_Information provided:_

-=-=-

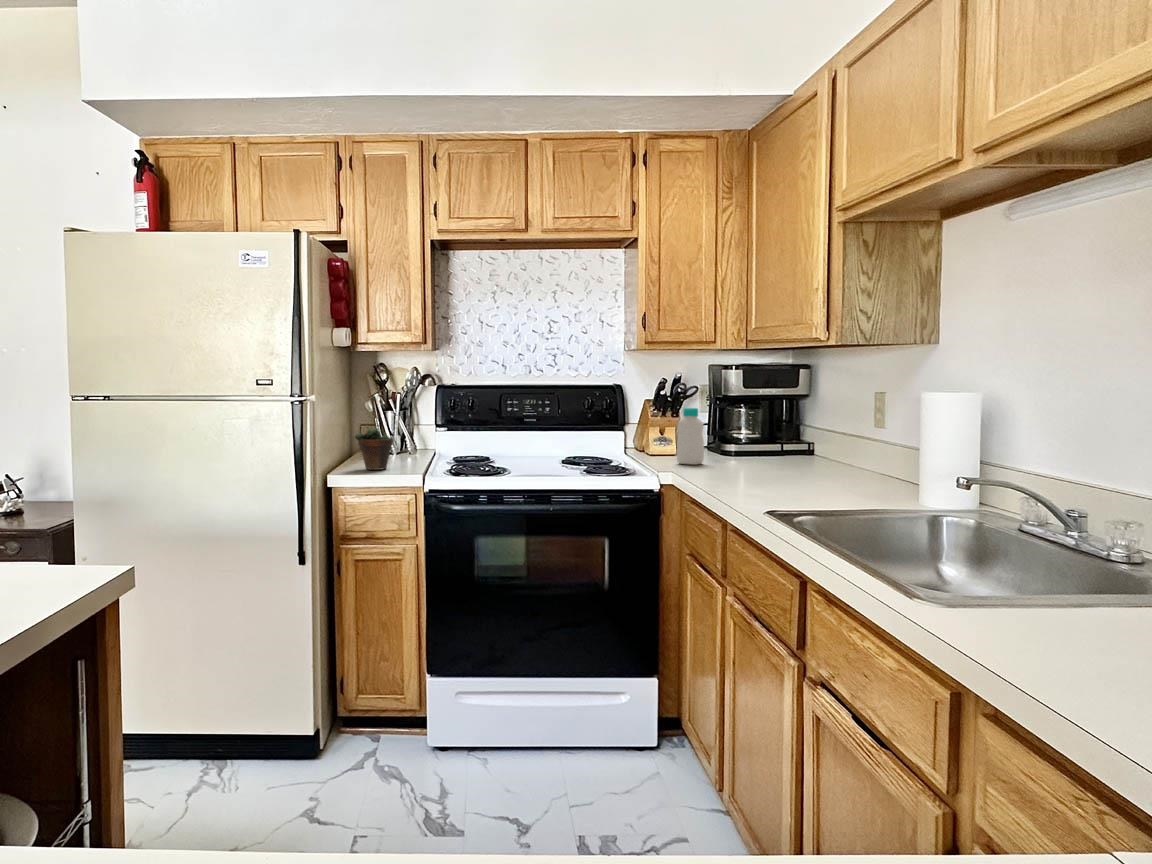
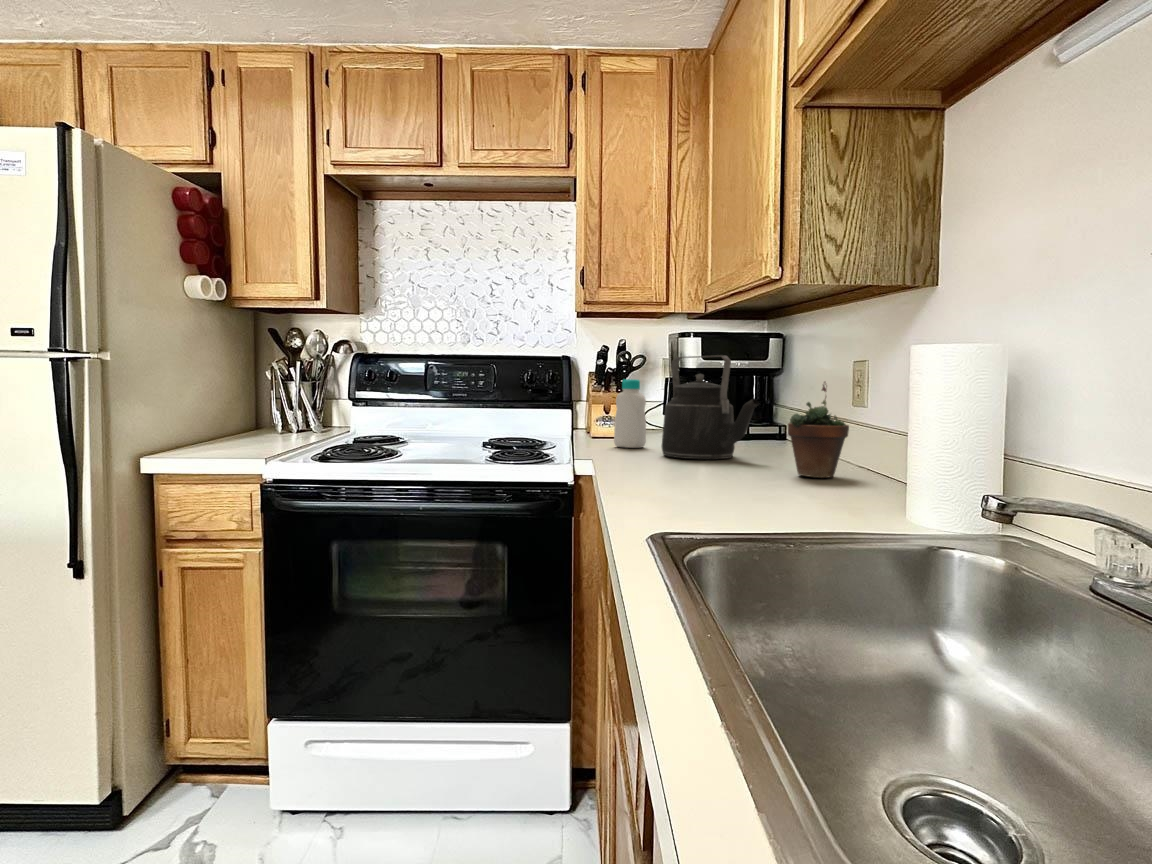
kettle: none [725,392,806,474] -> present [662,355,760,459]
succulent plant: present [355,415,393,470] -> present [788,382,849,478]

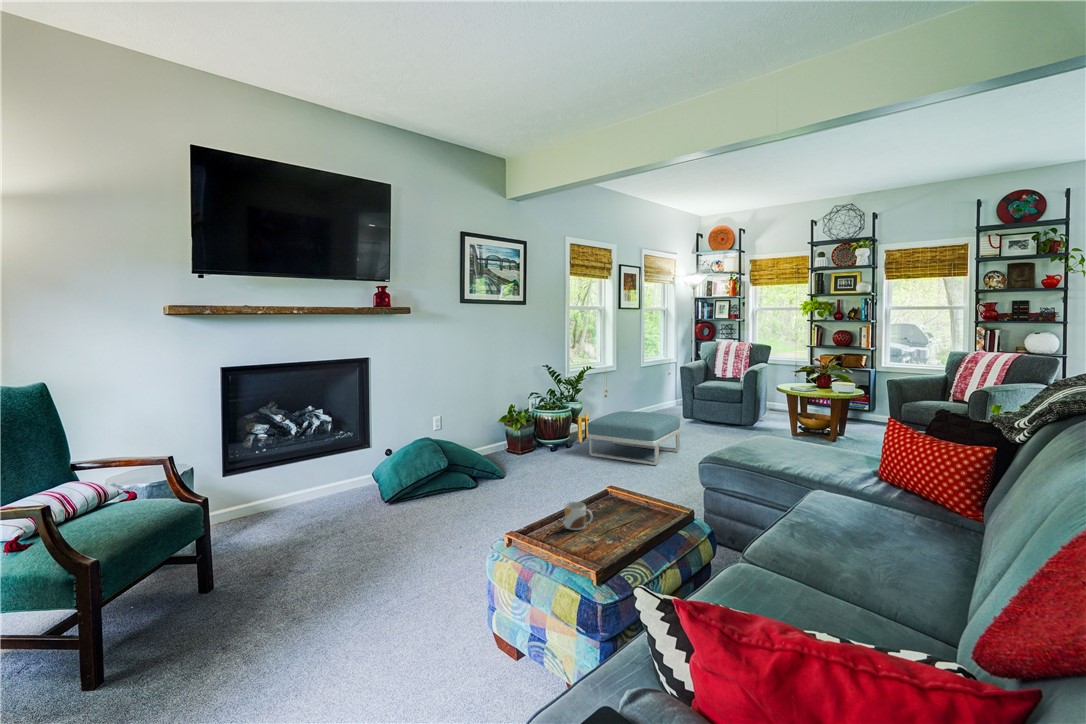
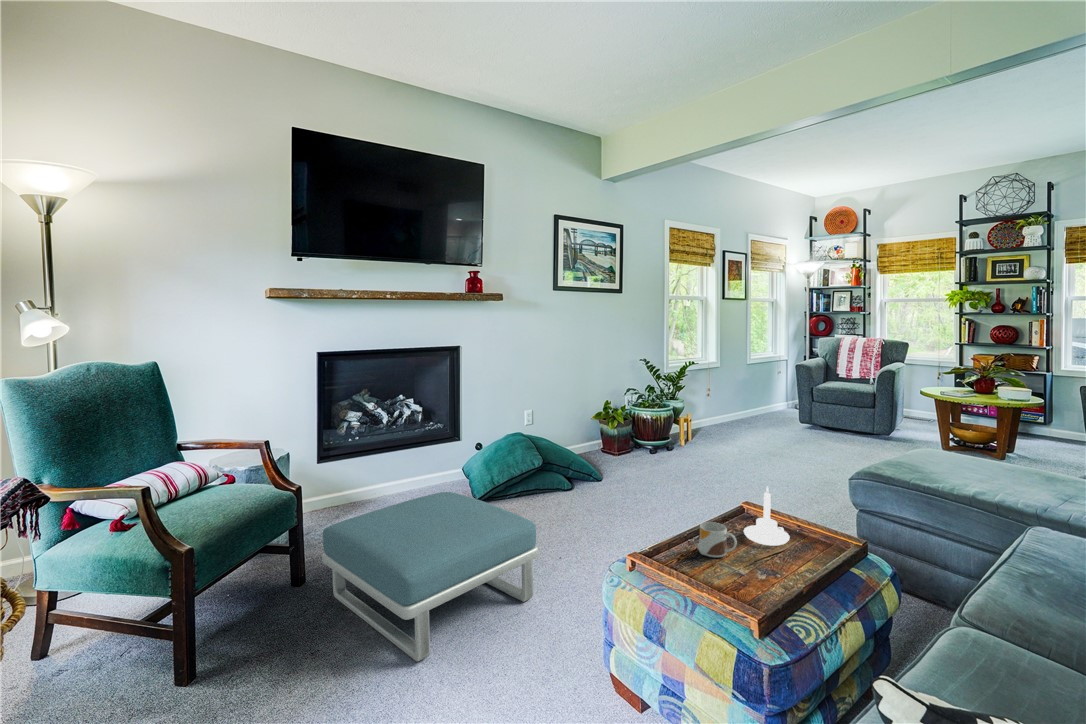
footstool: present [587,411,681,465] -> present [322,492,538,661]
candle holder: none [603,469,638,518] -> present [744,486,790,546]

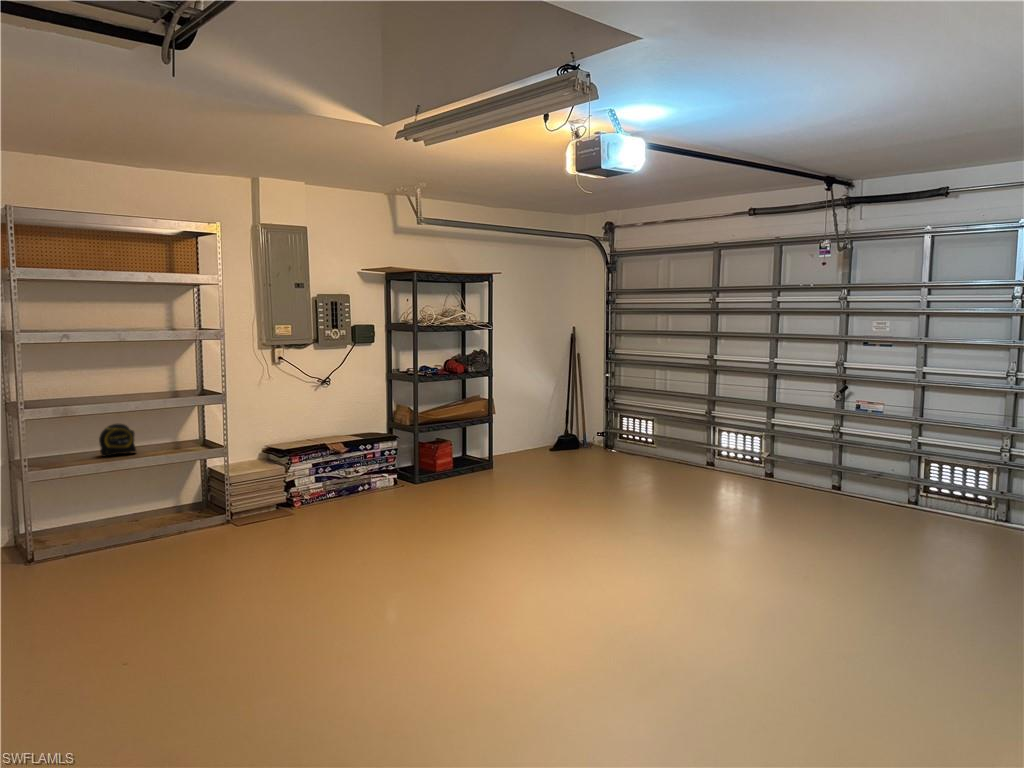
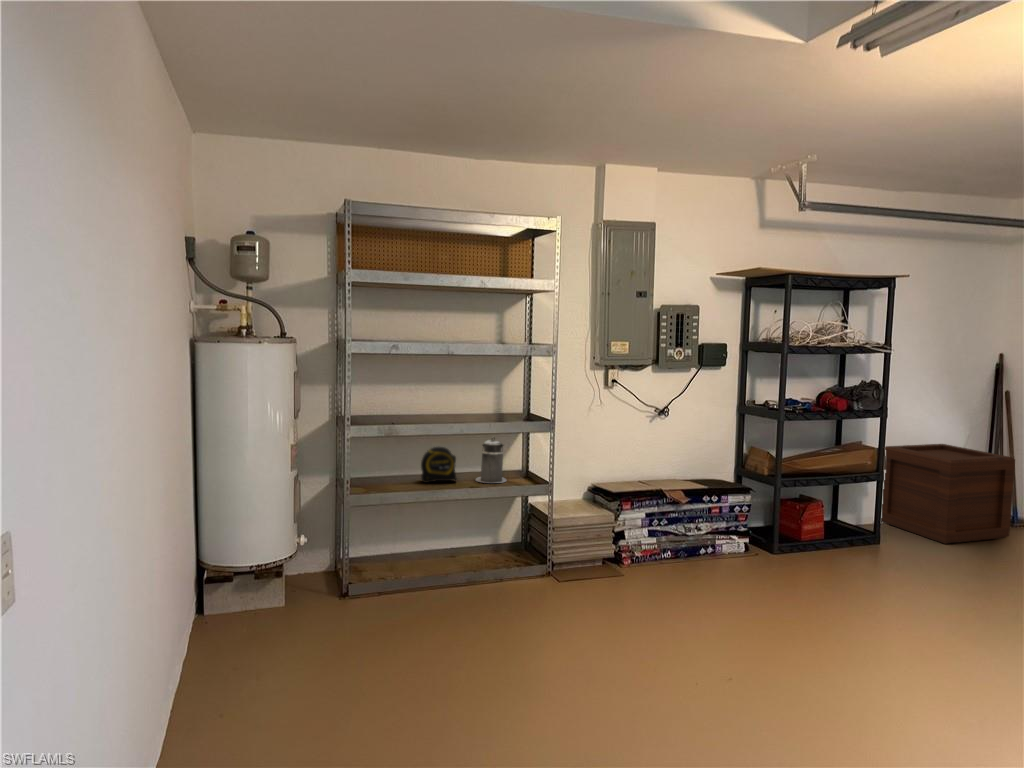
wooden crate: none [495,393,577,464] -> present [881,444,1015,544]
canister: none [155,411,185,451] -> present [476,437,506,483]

-=-=-

_Your task:_
Check each line above for the word "none" and copy the ones that have it.

_Answer below:_
kettle: none [725,392,806,474] -> present [662,355,760,459]
candle holder: none [603,469,638,518] -> present [744,486,790,546]
wooden crate: none [495,393,577,464] -> present [881,444,1015,544]
canister: none [155,411,185,451] -> present [476,437,506,483]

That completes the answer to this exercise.